» How to complete this task: Make the copy match the entries below exactly, with no pictures carried over.

*** Opening Dataset entries ***

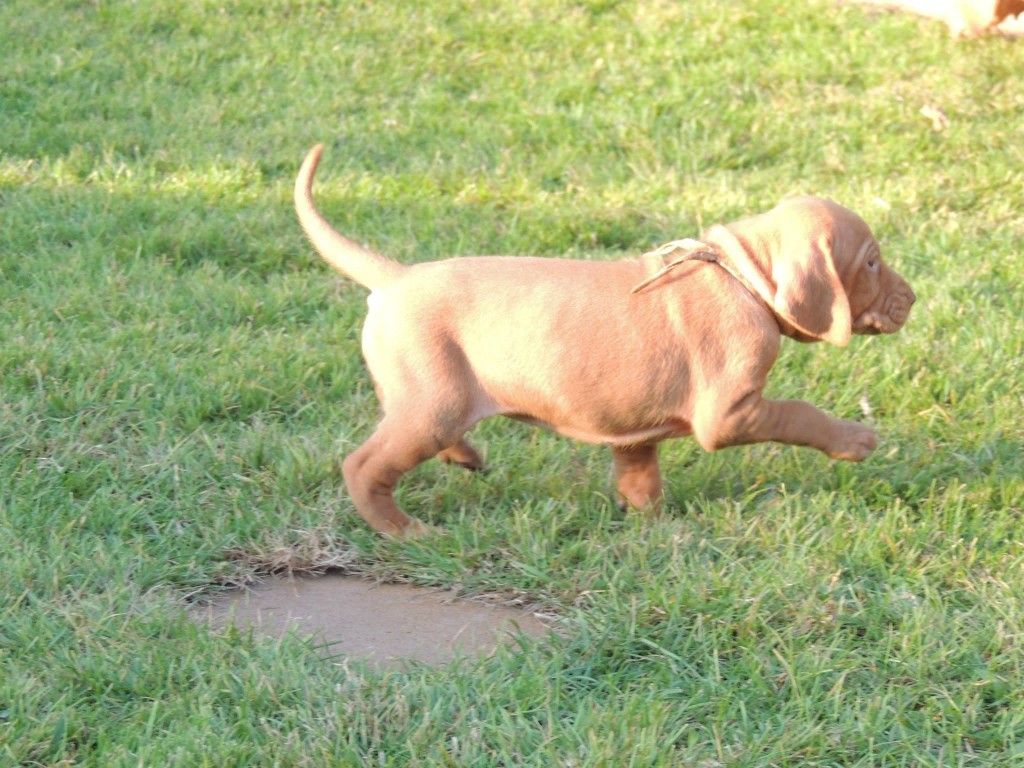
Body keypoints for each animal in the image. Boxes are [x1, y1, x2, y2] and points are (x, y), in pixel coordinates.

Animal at [292, 147, 917, 536]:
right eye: (872, 262)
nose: (913, 298)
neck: (743, 277)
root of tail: (395, 278)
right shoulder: (731, 414)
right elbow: (799, 412)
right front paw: (855, 439)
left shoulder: (634, 426)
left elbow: (641, 474)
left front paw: (654, 526)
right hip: (433, 401)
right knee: (365, 466)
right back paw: (405, 530)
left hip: (426, 398)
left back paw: (465, 457)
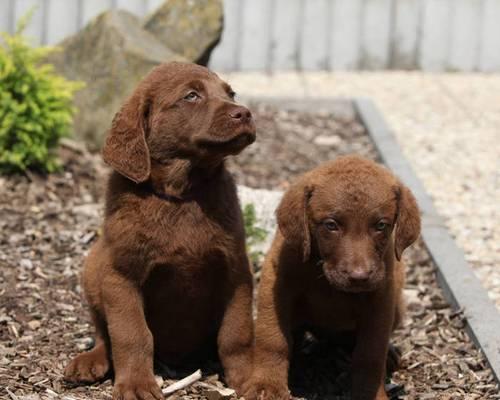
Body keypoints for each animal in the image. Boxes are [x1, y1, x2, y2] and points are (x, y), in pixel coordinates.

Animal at [64, 62, 256, 400]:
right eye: (191, 96)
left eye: (230, 93)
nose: (244, 113)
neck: (181, 196)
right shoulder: (121, 277)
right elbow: (131, 334)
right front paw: (136, 384)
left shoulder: (236, 272)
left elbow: (236, 333)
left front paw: (249, 379)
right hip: (93, 266)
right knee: (103, 333)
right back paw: (89, 361)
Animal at [244, 156, 420, 400]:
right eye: (331, 225)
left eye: (381, 225)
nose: (359, 276)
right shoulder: (276, 283)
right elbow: (272, 338)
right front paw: (266, 386)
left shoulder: (381, 299)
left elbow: (370, 355)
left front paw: (370, 393)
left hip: (397, 307)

*** Closing Dataset entries ***

» Solved exercise:
Body keypoints for each animal in the image. Boxes are [x1, y1, x2, y2] and points are (x, y), in pixel coordinates.

Animal at [292, 147, 917, 536]:
right eye: (872, 262)
nose: (913, 298)
neck: (743, 277)
root of tail: (395, 278)
right shoulder: (731, 414)
right elbow: (799, 412)
right front paw: (855, 439)
left shoulder: (634, 426)
left elbow: (641, 474)
left front paw: (654, 526)
right hip: (433, 401)
right knee: (365, 466)
right back paw: (405, 530)
left hip: (426, 398)
left back paw: (465, 457)
Body keypoints for each animal in the image. Boxes are [x1, y1, x2, y2] and points are (x, y), in pixel coordinates.

Animal at [64, 62, 256, 400]:
right eye: (191, 96)
left eye: (230, 93)
nose: (244, 113)
neck: (181, 196)
right shoulder: (121, 277)
right elbow: (131, 334)
right front paw: (136, 384)
left shoulder: (236, 272)
left elbow: (236, 333)
left front paw: (249, 379)
right hip: (93, 266)
right knee: (103, 333)
right back paw: (89, 361)
Animal at [244, 156, 420, 400]:
right eye: (331, 225)
left eye: (381, 225)
nose: (359, 276)
right shoulder: (276, 283)
right elbow: (272, 338)
right front paw: (266, 386)
left shoulder: (381, 299)
left elbow: (370, 355)
left front paw: (370, 393)
left hip: (397, 307)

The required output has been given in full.